- **SECTION DU TEXTE**:
Ne plus faire de lunch pour votre enfant au primaire, ça vous dit? Québec solidaire a lancé l’idée, en début de semaine, que tous les enfants du Québec puissent recevoir un lunch gratuitement (ou à bas coûts) à l’école dans le cadre d’un programme ambitieux… que j’applaudis.
Sur le coup, l’idée m’a semblé saugrenue : est-ce vraiment possible d’offrir un lunch gratuit aux 990 000 élèves qui fréquentent les écoles primaires et secondaires publiques du Québec?
Selon les estimations de l’Institut de recherche et d’informations socioéconomiques (IRIS), cette mesure coûterait 1,7 milliard de dollars par année. Le programme proposé par Québec Solidaire, lui, parle de 770 millions de dollars. À quoi est due cette différence ? Au fait que les coûts ne sont pas liés à la construction de cuisines dans tous les établissements scolaires.
L’idée mise de l’avant par QS est plutôt de mettre à profit des organismes communautaires qui font déjà de la distribution de repas, comme La Cantine pour tous.
En fait, offrir un repas quotidien coûterait environ 6,50 $/enfant si on compte que 70 % des familles adhéreraient au programme. Ce pourcentage, avancé par Gabriel Nadeau-Dubois, est basé sur le taux d’adhésion moyen dans les écoles du Québec où ce service est déjà offert.
Il rappelle aussi que ce service alimentaire serait déployé progressivement, d’ici 2030.
Est-ce que ces chiffres sont réalistes ? Peut-on vraiment offrir un repas gratuit pour les enfants au coût de 6,50 $ pour l’État ? Eh bien, si les parents les plus aisés contribuent au niveau maximum (disons à la hauteur de 6 ou 7 $) et les autres parents donnent selon leurs revenus, que le montant soit de 4 $ ou de 1 $, le projet semble tout à coup plus réaliste.
La contribution volontaire moyenne des parents qui participent déjà à un tel programme est de 3,50 $ par repas par enfant. Un rappel : dans les centres de la petite enfance, actuellement, le montant consacré aux repas du midi est de… 2 $.

- **EXTRAITS DE DONNÉES**:
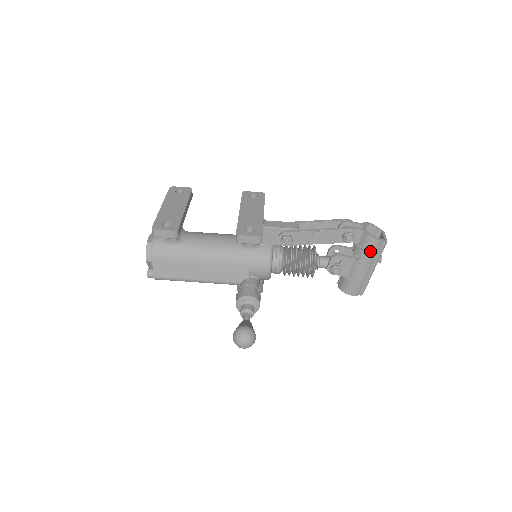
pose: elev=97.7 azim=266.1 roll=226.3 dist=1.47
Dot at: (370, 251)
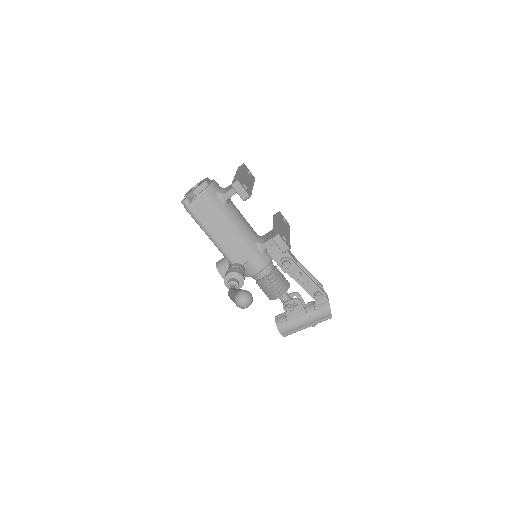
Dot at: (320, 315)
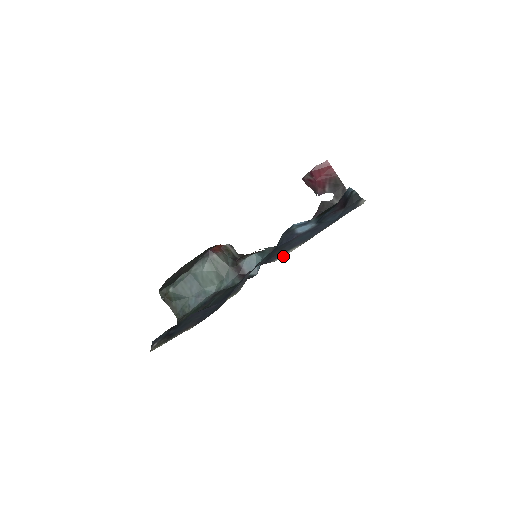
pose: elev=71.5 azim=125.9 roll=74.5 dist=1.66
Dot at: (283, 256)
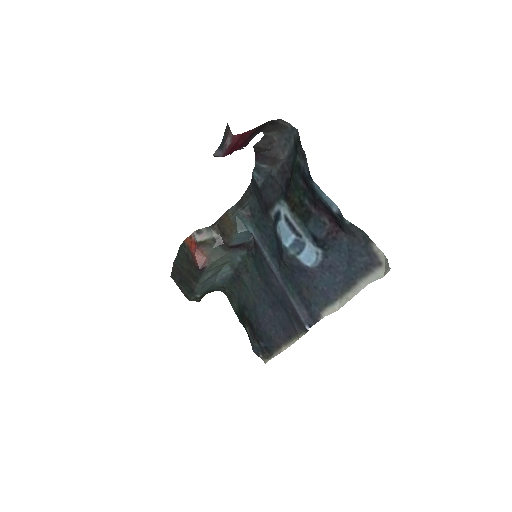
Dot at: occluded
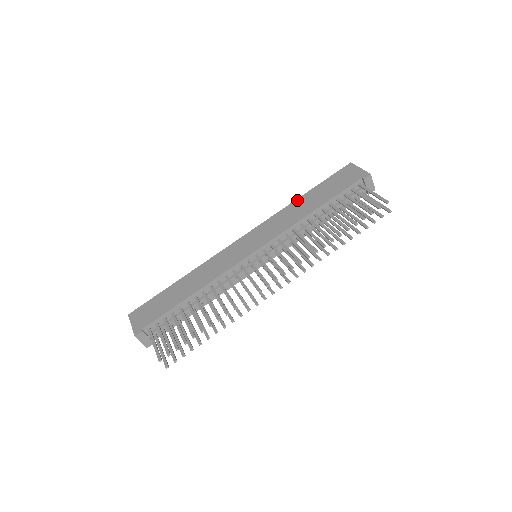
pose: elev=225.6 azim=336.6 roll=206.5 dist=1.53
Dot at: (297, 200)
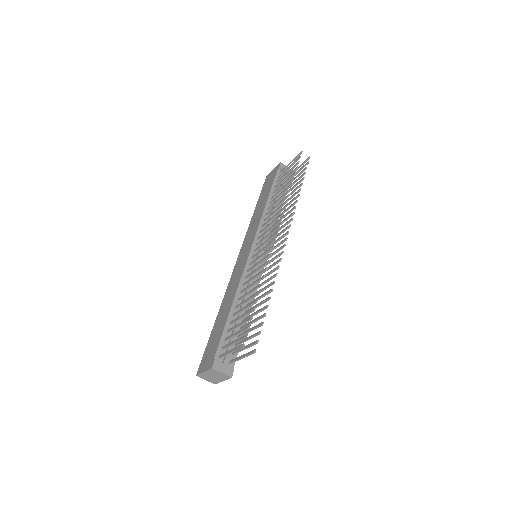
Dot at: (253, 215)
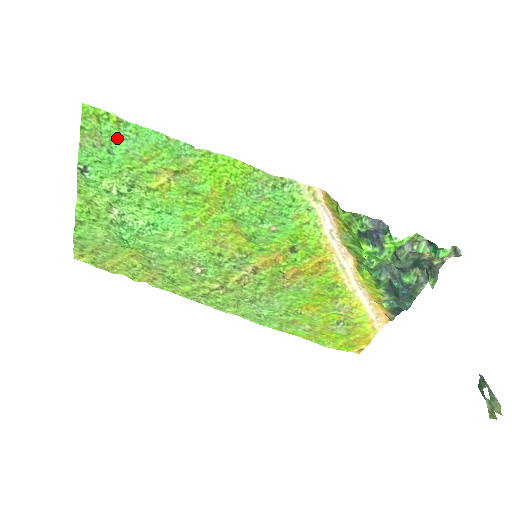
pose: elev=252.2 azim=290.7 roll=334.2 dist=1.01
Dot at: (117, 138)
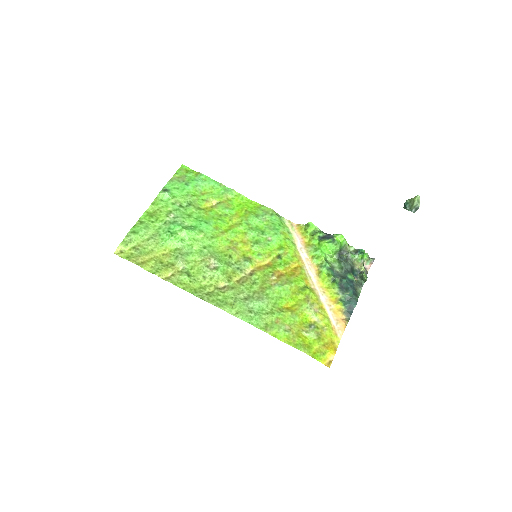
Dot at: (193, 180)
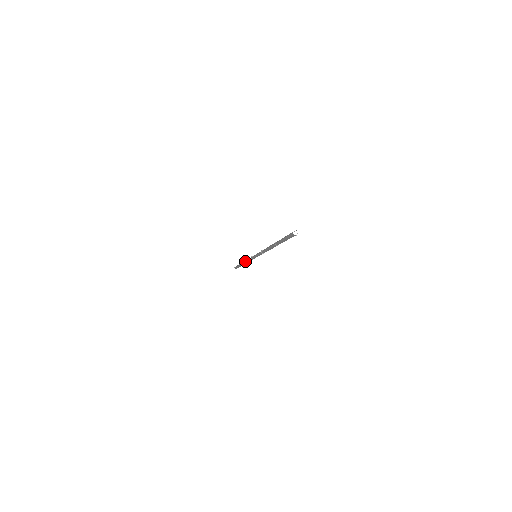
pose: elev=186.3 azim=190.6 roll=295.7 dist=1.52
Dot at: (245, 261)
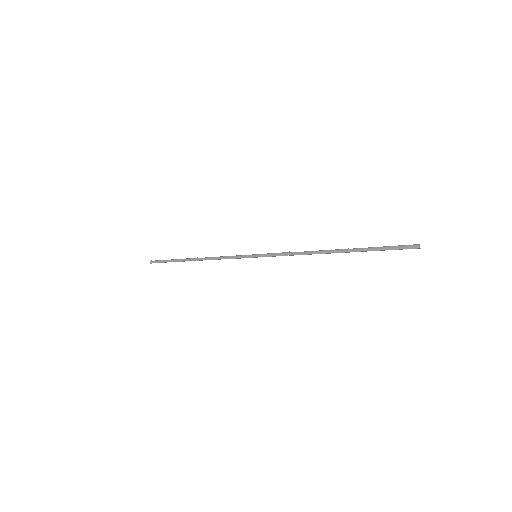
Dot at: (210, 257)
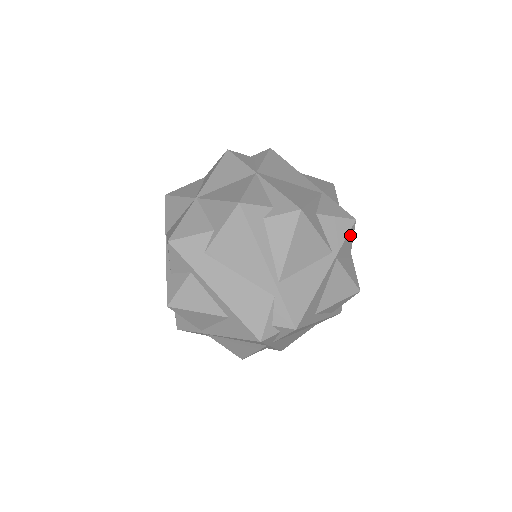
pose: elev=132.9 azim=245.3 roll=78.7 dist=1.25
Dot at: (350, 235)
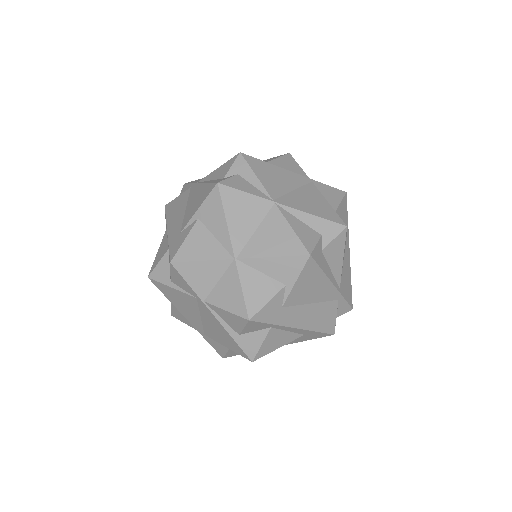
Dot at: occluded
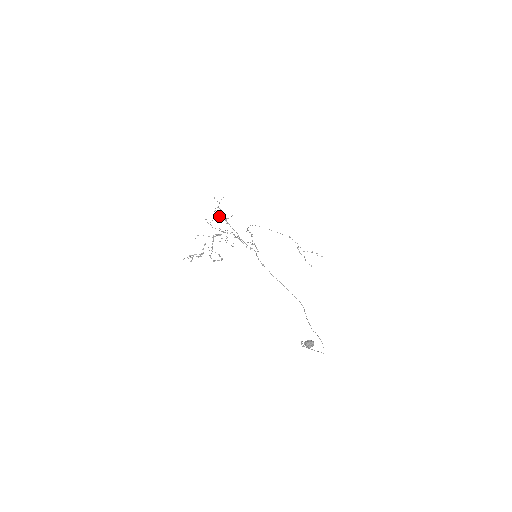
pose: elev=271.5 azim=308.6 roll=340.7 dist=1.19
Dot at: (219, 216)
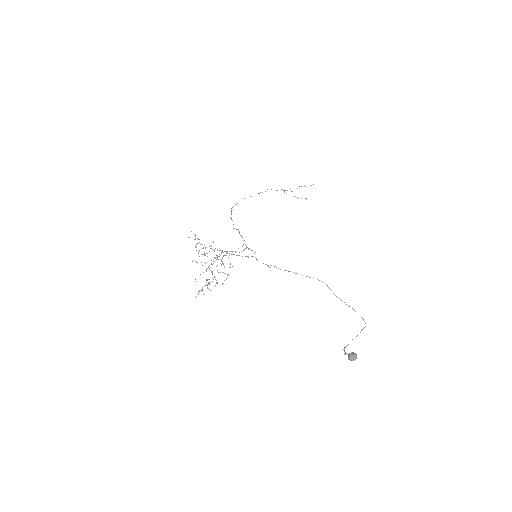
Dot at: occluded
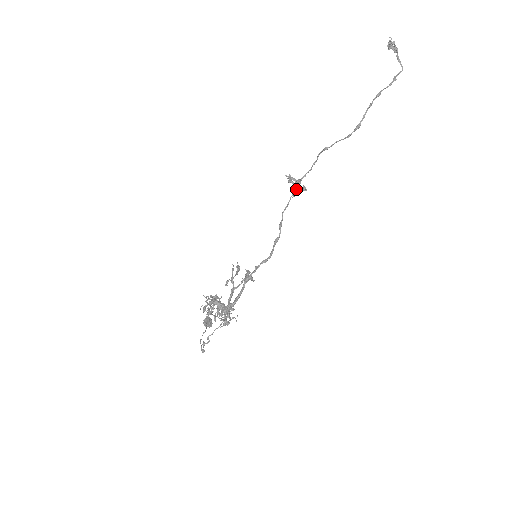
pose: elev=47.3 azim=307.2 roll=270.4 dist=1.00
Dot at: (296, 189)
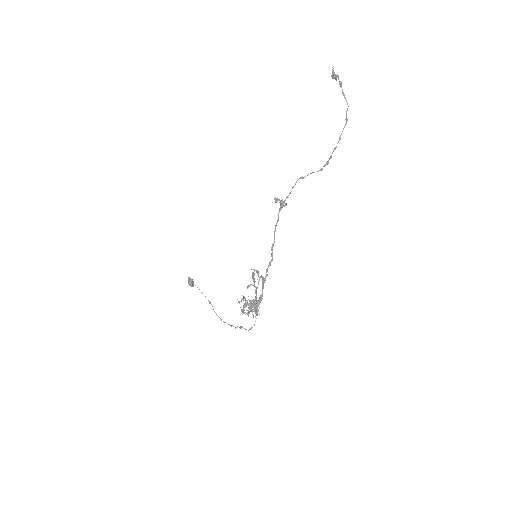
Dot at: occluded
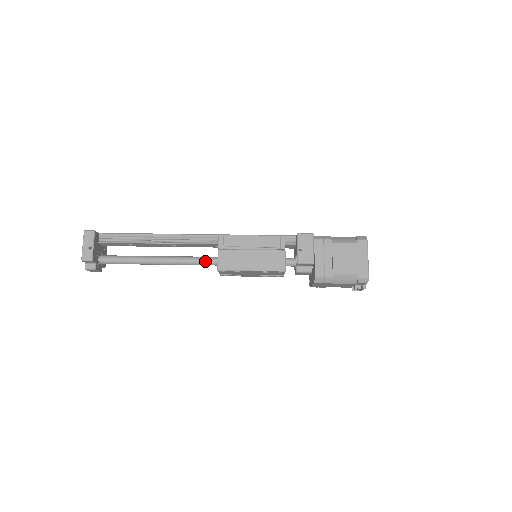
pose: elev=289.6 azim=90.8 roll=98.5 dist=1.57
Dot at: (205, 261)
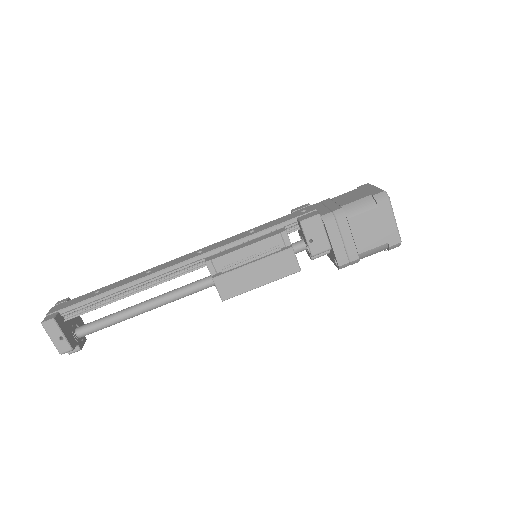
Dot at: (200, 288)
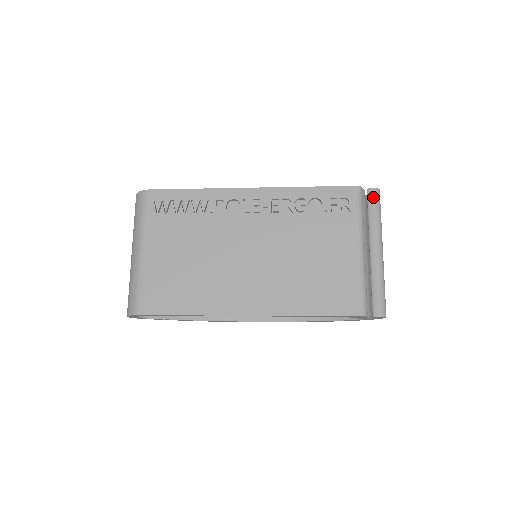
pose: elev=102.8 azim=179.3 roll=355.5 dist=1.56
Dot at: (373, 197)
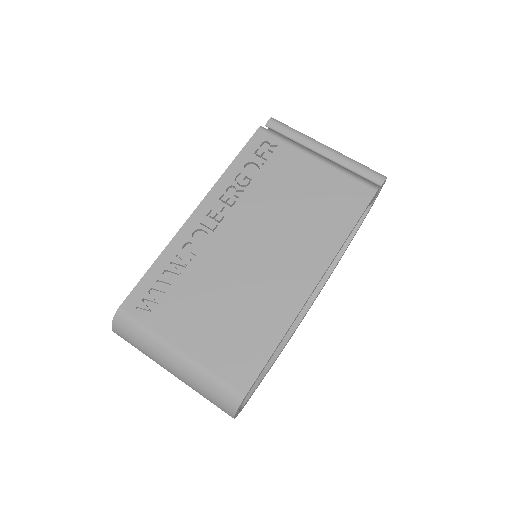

- **CONSIGNE**:
D'après le texte sur les lunchs gratuits à l'école, indiquez la contribution volontaire moyenne des parents qui participent déjà à un tel programme.

- **RÉPONSE FINALE**:
Elle est de 3,50 $ par repas par enfant.